If we disagree, that much, at least, we have in common
Kino Since: Aug, 2010 Relationship Status: Californicating
#20: Sep 10th 2011 at 10:39:59 PM

@OP

  • 1)No
  • 2)No
  • 3) It's not negative, some people just want something to bitch about.

And that's all I'm going to say about this.

edited 10th Sep '11 10:40:45 PM by Kino

Beholderess from Moscow Since: Jun, 2010
#21: Sep 10th 2011 at 10:42:00 PM

@Erock

I see.To each their own, I guess.

Personally, I honestly cannot see why one is ought to be defined by what set of genitalia they happened to be born with any more than what colour of eyes they happened to be born with.

Birth defect: has a vagina. Crippled for life. Thank you, dear society, very much.

If we disagree, that much, at least, we have in common
USAF713 I changed accounts. from the United States Since: Sep, 2010
I changed accounts.
#22: Sep 10th 2011 at 10:42:27 PM

I think the fact that you define a gender role as a constraint is the problem.

Gender role, to me, is merely what identity you associate with your sex, if any. Is it a constraint? Only if you make it to be so.

And no, widening the scope so that it is definition-less doesn't make it invalid. It merely makes it relative.

I am now known as Flyboy.
Beholderess from Moscow Since: Jun, 2010
#23: Sep 10th 2011 at 10:47:34 PM

I would prefer not to associate my identity with sex all.
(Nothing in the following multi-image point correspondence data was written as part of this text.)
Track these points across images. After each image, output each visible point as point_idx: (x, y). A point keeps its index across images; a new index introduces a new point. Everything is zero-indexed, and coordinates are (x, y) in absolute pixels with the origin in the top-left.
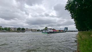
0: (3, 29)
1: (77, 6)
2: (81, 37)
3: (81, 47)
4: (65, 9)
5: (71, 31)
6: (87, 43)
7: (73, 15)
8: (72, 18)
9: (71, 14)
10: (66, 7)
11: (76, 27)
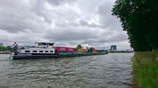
0: (4, 49)
1: (133, 8)
2: (139, 62)
3: (139, 78)
4: (113, 14)
5: (122, 52)
6: (149, 71)
7: (125, 24)
8: (124, 30)
9: (121, 23)
10: (114, 10)
11: (130, 44)
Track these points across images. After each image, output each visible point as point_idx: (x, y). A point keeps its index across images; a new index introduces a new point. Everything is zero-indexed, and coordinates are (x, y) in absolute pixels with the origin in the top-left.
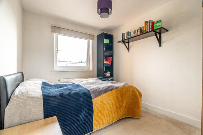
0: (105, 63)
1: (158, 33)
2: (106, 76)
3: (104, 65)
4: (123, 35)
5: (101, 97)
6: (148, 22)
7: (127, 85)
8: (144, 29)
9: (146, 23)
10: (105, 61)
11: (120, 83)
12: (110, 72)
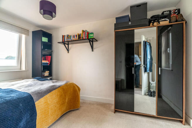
0: (42, 62)
1: (91, 41)
2: (44, 75)
3: (41, 64)
4: (63, 37)
5: (45, 98)
6: (84, 31)
7: (69, 83)
8: (82, 36)
9: (83, 31)
10: (43, 60)
11: (61, 81)
12: (48, 72)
Unfortunately, I can't. Again, thanks dear society.

If we disagree, that much, at least, we have in common
USAF713 I changed accounts. from the United States Since: Sep, 2010
I changed accounts.
#24: Sep 10th 2011 at 10:52:41 PM

Well, you don't have to. People might give you funny looks, but unless the law says you can't do whatever it is you want to do, nobody is stopping you.

It's hard to change opinions. The best we can hope for is to remove legal restrictions and hope that the opinions change on their own.
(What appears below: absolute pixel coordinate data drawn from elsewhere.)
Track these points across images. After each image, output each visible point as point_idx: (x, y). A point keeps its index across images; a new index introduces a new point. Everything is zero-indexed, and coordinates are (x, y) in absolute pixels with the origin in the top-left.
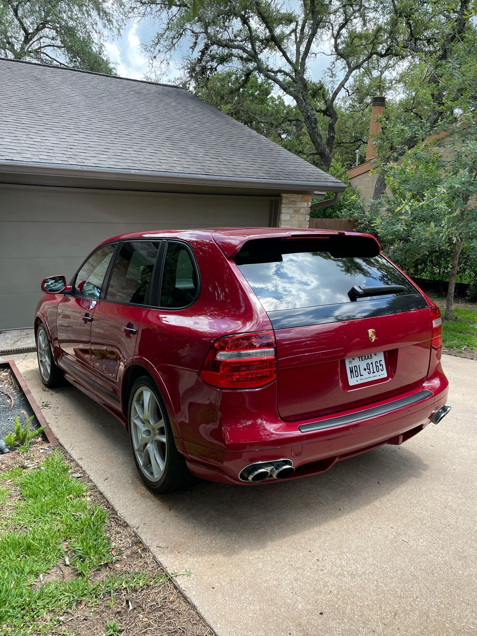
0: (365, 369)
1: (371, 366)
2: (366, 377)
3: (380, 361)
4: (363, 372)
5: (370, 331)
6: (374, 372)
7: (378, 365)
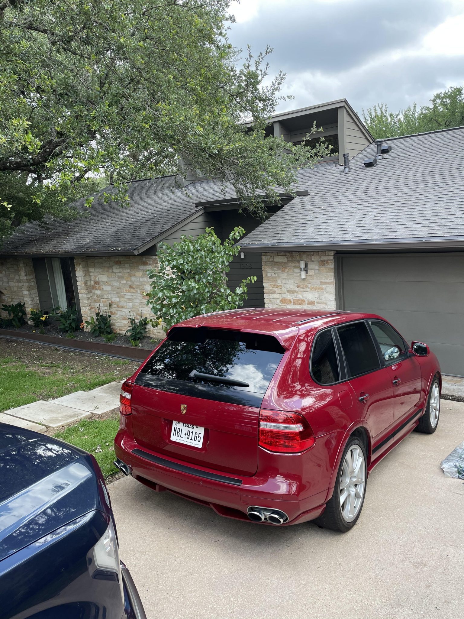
0: (185, 434)
1: (191, 434)
2: (183, 440)
3: (199, 434)
4: (183, 435)
5: (183, 406)
6: (191, 439)
7: (197, 436)
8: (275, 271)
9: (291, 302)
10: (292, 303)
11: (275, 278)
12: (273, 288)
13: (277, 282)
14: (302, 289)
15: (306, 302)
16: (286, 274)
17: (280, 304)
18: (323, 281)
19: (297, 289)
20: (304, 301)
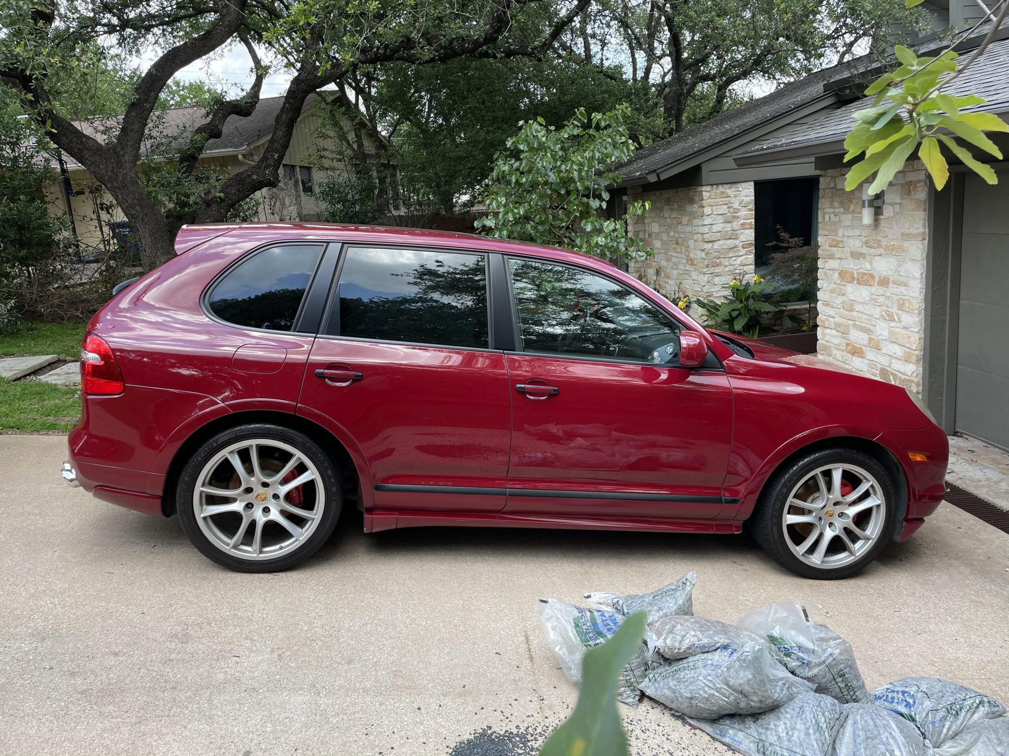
8: (836, 210)
9: (853, 278)
10: (856, 282)
11: (835, 224)
12: (831, 246)
13: (837, 235)
14: (872, 251)
15: (877, 279)
16: (850, 216)
17: (838, 282)
18: (906, 231)
19: (865, 250)
20: (873, 277)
Do you associate stereotypically "masculine" traits with yourself? I ask because you called "having a vagina" a "birth defect," so...

I am now known as Flyboy.
Erock Proud Canadian from Toronto Since: Jul, 2009
Proud Canadian
#25: Sep 10th 2011 at 10:54:14 PM

Beholdress, don't let your experience change your views of gender.

If you don't like a single Frank Ocean song, you have no soul.